Même si je déambule dans Québec depuis toujours, je me suis retrouvé devant de nombreux paysages que je
n’avais jamais observés avant l’écoute du merveilleux film de Jean-Claude Labrecque « Infiniment Québec ». Grâce à son talent, je me suis
retrouvé à survoler le Château Frontenac un jour de tempête d’hiver. J’ai traversé le fleuve dans un canot, franchissant les amoncellements de
glace grâce à la force de mes bras. J’ai vu mes semblables se dirigeant, d’un pas assuré et fier, vers les plaines d’Abraham pour assister au spectacle de la St-Jean. J’ai rencontré une religieuse, posant à l’intérieur des murs de son
couvent vieux de 350 ans. On aurait dit que le temps s’était arrêté. J’ai même aperçu un couple de jeunes mariés, posant pour la postérité, à l’intérieur du parc des gouverneurs.
Ce cinéaste de talent, qui a appris les rudiments de la photographie dans l’un des meilleurs studios de la Basse-Ville, promène sa caméra au travers d’une ville qu’il connaît bien. À cause de certaines contraintes de temps, il s’est limité à nous montrer les quartiers se trouvant à l’intérieur des murs fortifiés. Et comme Québec est la seule ville du genre en Amérique du Nord, nous avons souvent l’impression d’être ailleurs. C’est comme si la veille Europe s’était donné la peine de nous faire un cadeau. Cette sensation est appuyée grâce à la narration de Gilbert Sicotte.

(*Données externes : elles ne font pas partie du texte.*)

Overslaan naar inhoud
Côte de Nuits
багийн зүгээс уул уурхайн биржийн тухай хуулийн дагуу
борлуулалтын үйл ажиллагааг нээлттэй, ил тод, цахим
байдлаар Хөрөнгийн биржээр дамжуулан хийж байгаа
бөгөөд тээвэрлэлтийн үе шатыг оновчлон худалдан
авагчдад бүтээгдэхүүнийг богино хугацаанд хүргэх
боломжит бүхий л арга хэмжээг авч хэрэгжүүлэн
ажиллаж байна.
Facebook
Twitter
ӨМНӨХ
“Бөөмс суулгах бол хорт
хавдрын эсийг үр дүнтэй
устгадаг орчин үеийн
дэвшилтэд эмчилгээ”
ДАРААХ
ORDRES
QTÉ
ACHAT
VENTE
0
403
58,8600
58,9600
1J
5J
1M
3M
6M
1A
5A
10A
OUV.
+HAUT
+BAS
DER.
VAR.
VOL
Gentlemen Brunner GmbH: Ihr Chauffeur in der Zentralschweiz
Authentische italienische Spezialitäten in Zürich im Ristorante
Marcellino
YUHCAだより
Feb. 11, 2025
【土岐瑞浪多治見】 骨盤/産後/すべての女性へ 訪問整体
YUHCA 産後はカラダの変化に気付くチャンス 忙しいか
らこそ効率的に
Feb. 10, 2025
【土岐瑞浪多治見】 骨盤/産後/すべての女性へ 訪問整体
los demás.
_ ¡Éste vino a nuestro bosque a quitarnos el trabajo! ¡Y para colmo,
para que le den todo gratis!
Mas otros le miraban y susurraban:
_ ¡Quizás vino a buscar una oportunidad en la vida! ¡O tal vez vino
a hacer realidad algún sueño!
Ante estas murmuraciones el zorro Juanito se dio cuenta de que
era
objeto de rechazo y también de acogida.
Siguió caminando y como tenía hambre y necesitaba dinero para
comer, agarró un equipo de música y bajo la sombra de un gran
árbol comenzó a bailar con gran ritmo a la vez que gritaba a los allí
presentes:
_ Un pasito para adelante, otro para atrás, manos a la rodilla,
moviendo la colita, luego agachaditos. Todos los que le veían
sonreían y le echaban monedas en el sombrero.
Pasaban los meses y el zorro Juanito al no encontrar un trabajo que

Il nous raconte, en voix off, comment le réalisateur avait présenté sa ville à l’un de ses compagnons de classe, un noble d’origine française qui avait fui les horreurs de la Deuxième Guerre mondiale. Dans l’imaginaire du jeune Jean-Claude Labrecque, sa ville était aussi belle et aussi vieille que les grandes capitales européennes. Il s’amusait à présenter son coin du monde comme la tête de pont d’un empire digne d’être reconnu comme l’égal des cités royales du vieux continent.
Il demeure que ce film est un merveilleux passeport pour découvrir cette ville d’exception qu’est Québec. Grâce à ce dernier, nous avons la chance d’admirer des vues croquées au travers les 4 saisons tant en extérieur qu’en intérieur. Même si je ne suis pas du genre à être chauvin, je crois que ce moyen-métrage mérite de gagner de nombreuses distinctions. La qualité des images, le propos du réalisateur, sa vision de la ville ainsi que la narration sont, du moins pour moi, une superbe leçon de cinéma. Je vous conseille fortement de vous procurer ce film en DVD. Je suis certain qu’il va devenir l’une des vedettes de votre vidéothèque.